11.6.2.5. Initialising the process
As already explained in [Bla17], the MCMC algorithm starts at a given point and then
moves to a new configuration. This means that two things must be specified for each parameter:
a starting value, and a variation range used to move to the next location. Since all the input
parameters are stochastic (in other words, instances of classes inheriting from TStochasticAttribute), the default values are
randomly drawn for the starting point;
the theoretical standard deviation used as the variation range.
The default behaviour can easily be overridden by calling the setStartingPoints and the setProposalStd methods with
these prototypes:
// Prototype setStartingPoints
void setStartingPoints(int ichain, vector<double> values);
// Prototype setProposalStd
void setProposalStd(int ichain, vector<double> standDev);
The first argument of both prototypes is the chain index, an integer between \(-1\) and \(n_C-1\), where \(n_C\) is the number of chains (indexed from \(0\) to \(n_C -1\)).
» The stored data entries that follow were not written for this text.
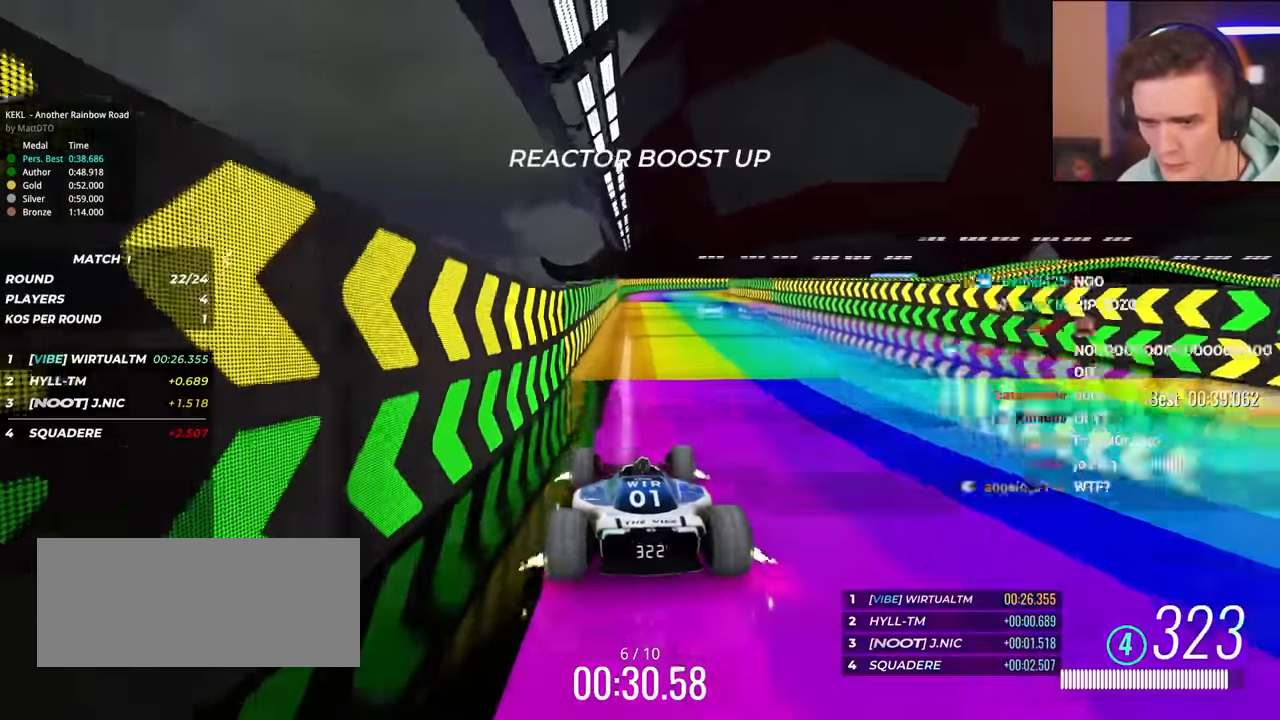
{"keys": ["up"], "events": [[50, "right", "down"], [117, "right", "up"]]}
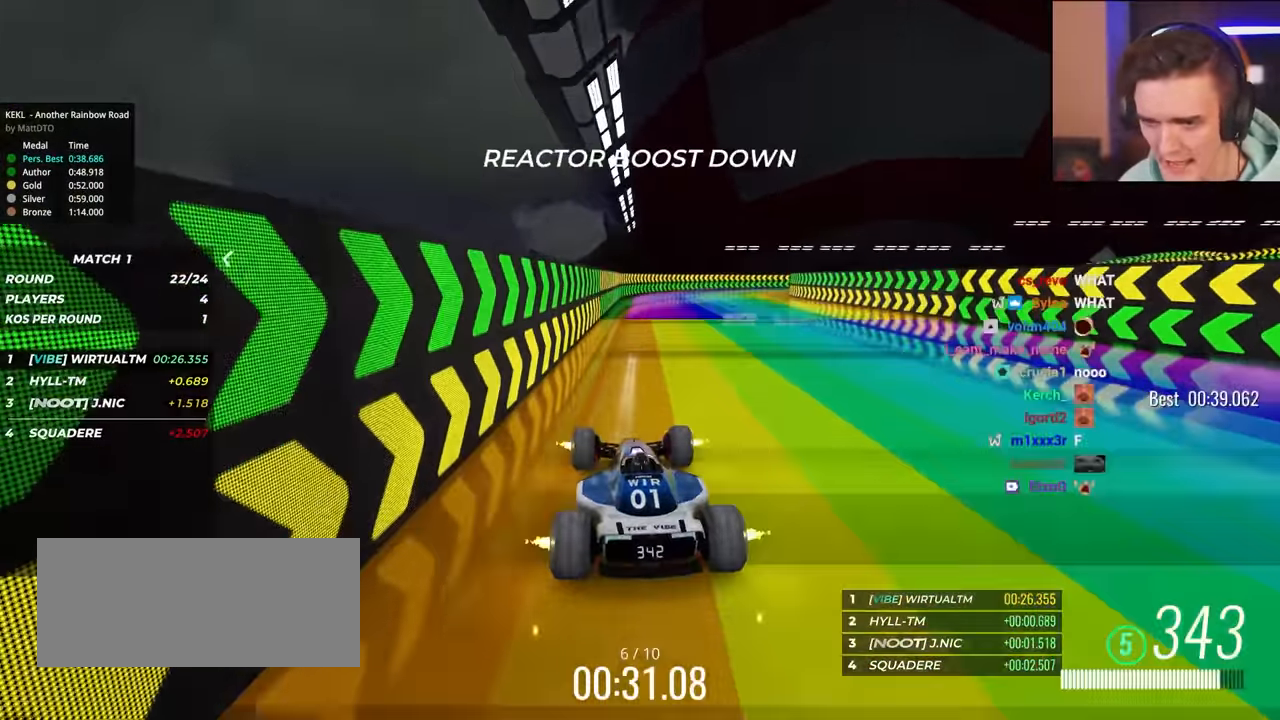
{"keys": ["right", "up"], "events": [[400, "right", "down"]]}
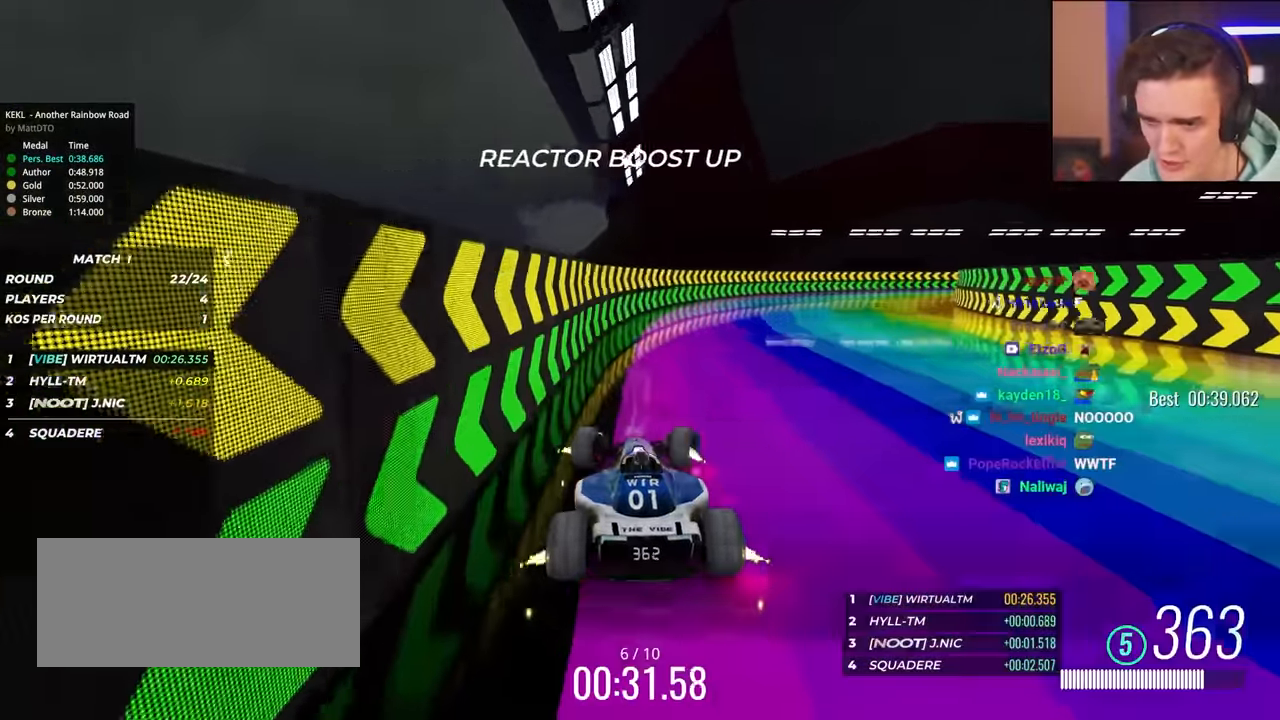
{"keys": ["right", "up"], "events": [[83, "right", "up"], [183, "right", "down"]]}
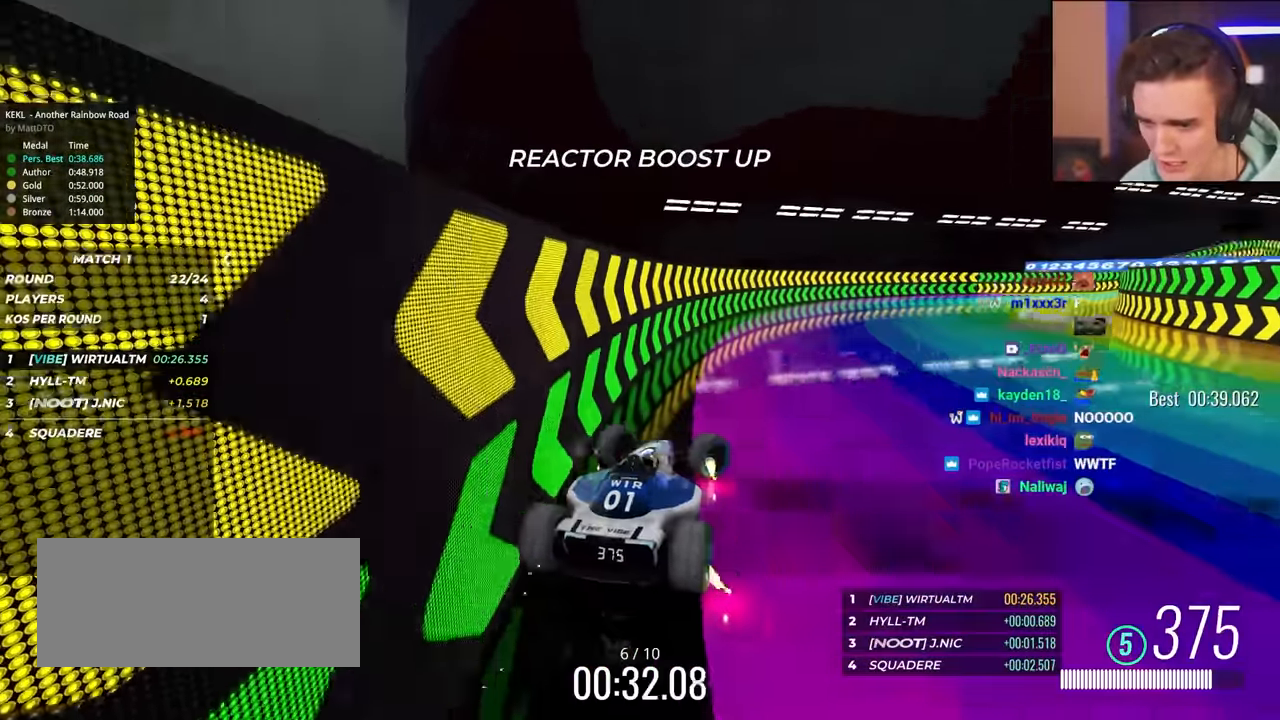
{"keys": ["up"], "events": [[200, "right", "up"], [267, "right", "down"], [433, "right", "up"]]}
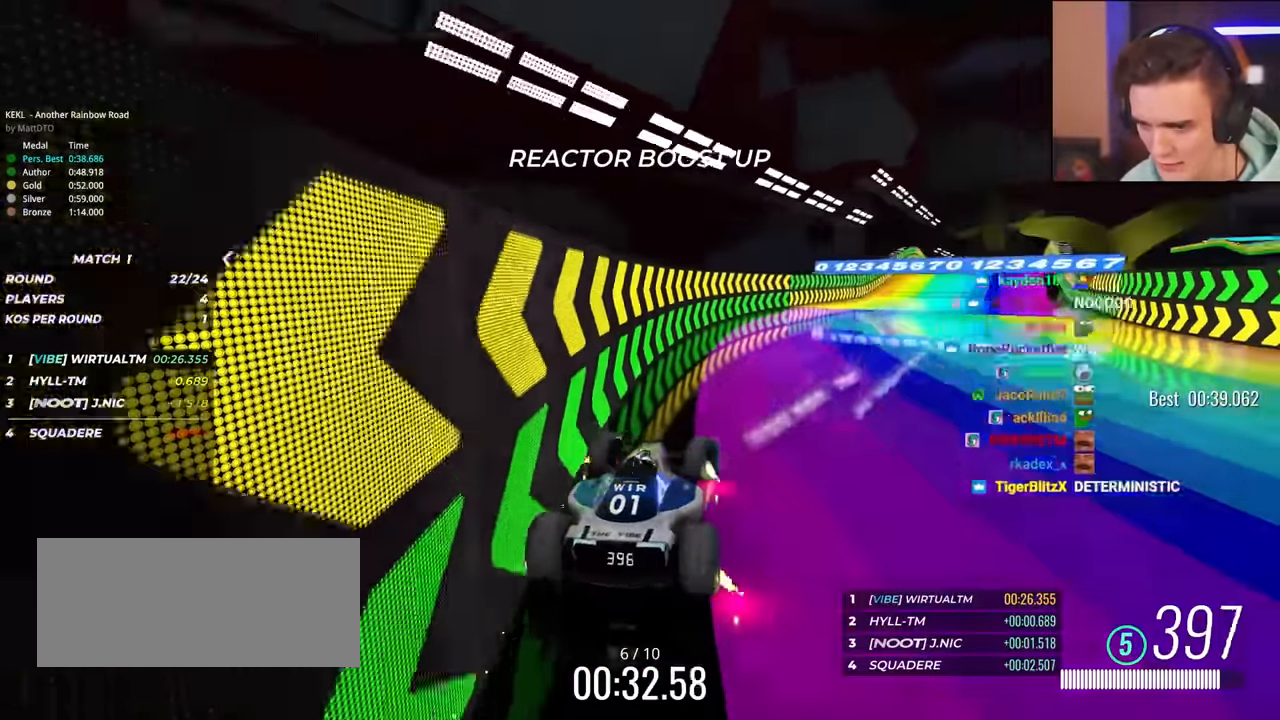
{"keys": ["up"], "events": [[400, "left", "down"], [500, "left", "up"]]}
If \(-1\) is chosen, all chains will be assigned the same starting point (not recommended, since the purpose of using multiple chains is to initialise them at different locations to verify convergence toward the same region) or the same standard deviation.
The second argument of both prototypes is a vector containing either the initial values of the starting points (one value for each parameter to calibrate) or the standard deviations (one for each parameter), which will be assigned to the corresponding chain. This means that the vectors must have a size \(p\), corresponding to the number of parameters.